Pour décarboner, les chargeurs commencent peu à peu à unir leurs forces
Par Mehdi Arhab | Le | Green
La nouvelle année n’est pas synonyme de rupture, aussi bien pour Républik Supply, ses clubs et ses habitués. Ce mardi 10 janvier, une dizaine de directeurs Supply Chain a assisté au premier club de l’année. Et leurs enjeux, eux également, n’ont pas changé. Mutualisation, décarbonation et optimisation des coûts … Les donneurs d’ordres se creusent les méninges pour penser des supply chain durables et un transport plus vertueux. L’exemple de la coalition des chargeurs est en ce sens une parfaite illustration.
L’union fait la force. Du moins, pour les plus audacieux de ce monde. Alors que le transport maritime représente actuellement 3 % des émissions de gaz à effet de serre (GES) dans le monde selon l’Organisation maritime internationale (OMI), il pourrait, si le secteur n’entame pas de profondes transformations, en représenter 17 % à l’horizon 2050. Par ailleurs, en plus des émissions carbones, les navires relâchent dans l’atmosphère des particules de soufre extrêmement dangereuses pour la santé et toxiques à l’endroit de l’environnement. Pour échapper à un tel désastre, l’OMI estime que les émissions de GES devront être au moins réduites de moitié.
De nombreux chargeurs semblent avoir bien compris les risques et multiplient les initiatives pour décarboner le transport maritime de leurs marchandises, tout bonnement nécessaire pour le bon fonctionnement du commerce international. La plus emblématique : la mutualisation, une tendance qui se diffuse.

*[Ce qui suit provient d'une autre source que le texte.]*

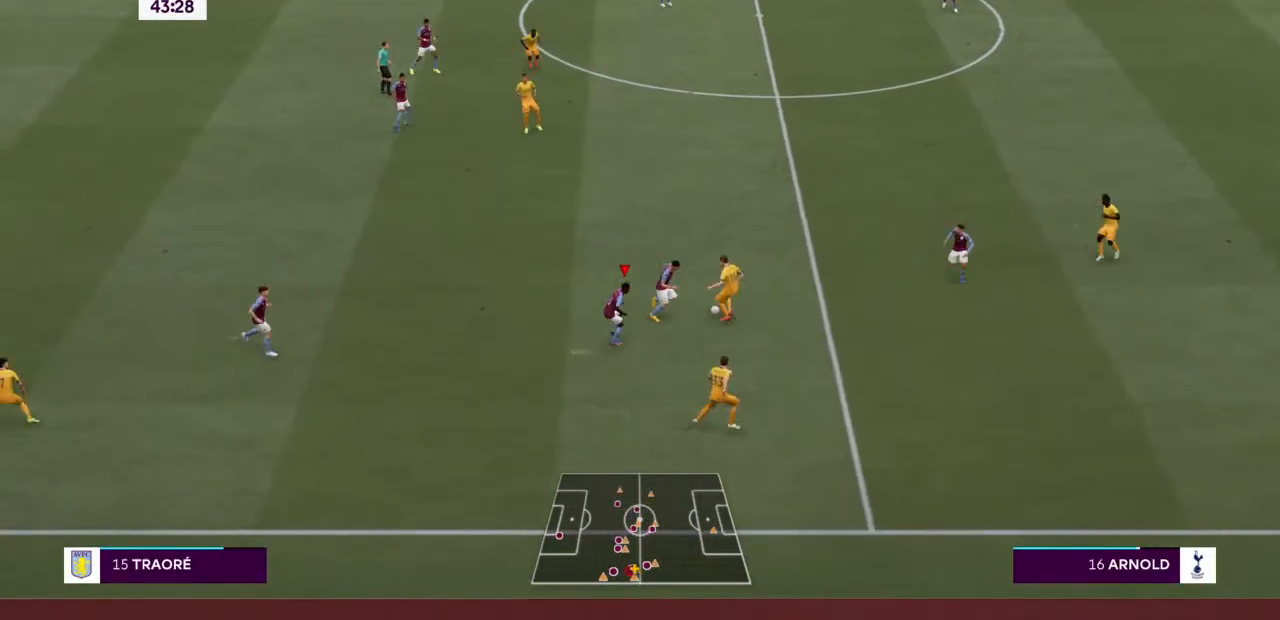
{"buttons": ["CIRCLE", "L2", "R2"], "left_stick": "up-right", "right_stick": "center", "events": [[133, "CIRCLE", "up"], [433, "CIRCLE", "down"]]}
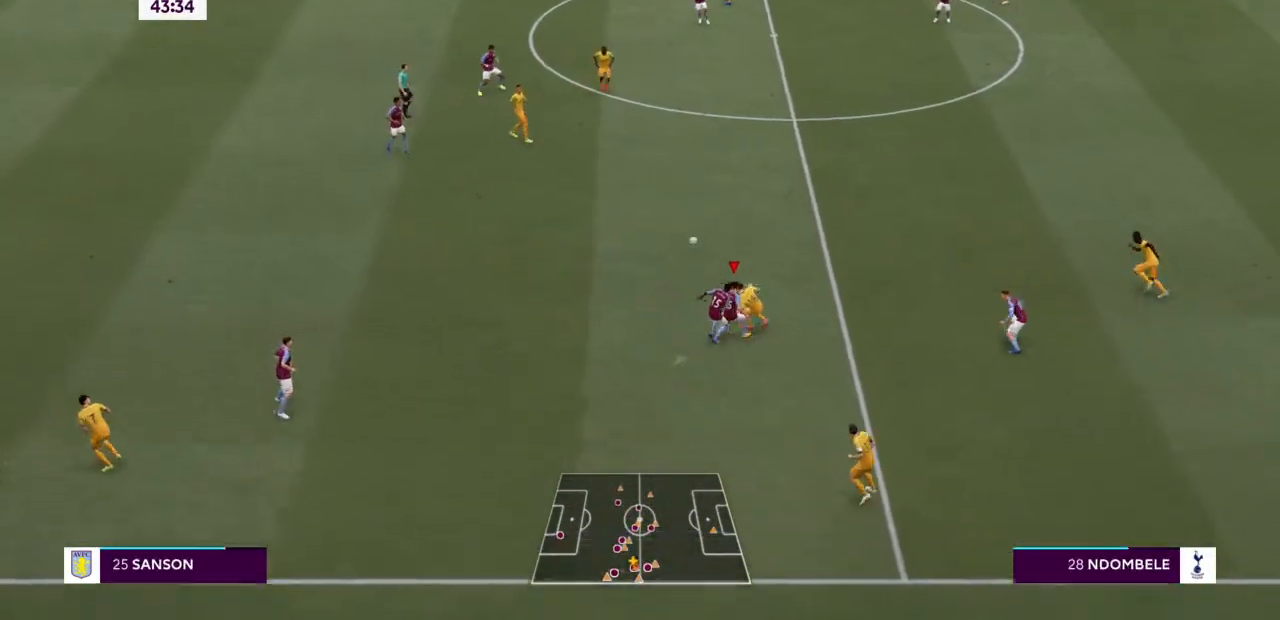
{"buttons": ["L2", "R2"], "left_stick": "right", "right_stick": "center", "events": [[100, "CIRCLE", "up"], [133, "left_stick", "up"], [367, "left_stick", "up-right"], [467, "left_stick", "right"]]}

Faire ensemble ce que l’on faisait seul
Comme le font remarquer les convives du dîner-débat, mutualiser son transport revient finalement à manœuvrer de manière conjointe sur des opérations menées seul. Un changement d’attitude et de paradigme décidés par plusieurs chargeurs, réunis dans la fameuse coalition des chargeurs. « Nous sommes incapables d’avancer seuls », assure l’un des invités. Celle-ci s’est engagée à verdir la flotte des navires, afin de faire en sorte que les transporteurs décarbonent leur activité plus rapidement. « C’est un levier extrêmement puissant. Cette expérience permet aux chargeurs de promouvoir une technologie d’avenir et de positionner la France sur le sujet », commente simplement l’un des invités.
Le projet, porté par France Supply Chain et l’AUTF, constitue finalement une petite révolution, tant les offres alternatives aux navires traditionnels sont peu existantes. Les démarches. « À ma connaissance, nous sommes les seuls en France à agir de la sorte », avance Valérie Macrez de France Supply Chain et intervenante en qualité d’experte sur le sujet.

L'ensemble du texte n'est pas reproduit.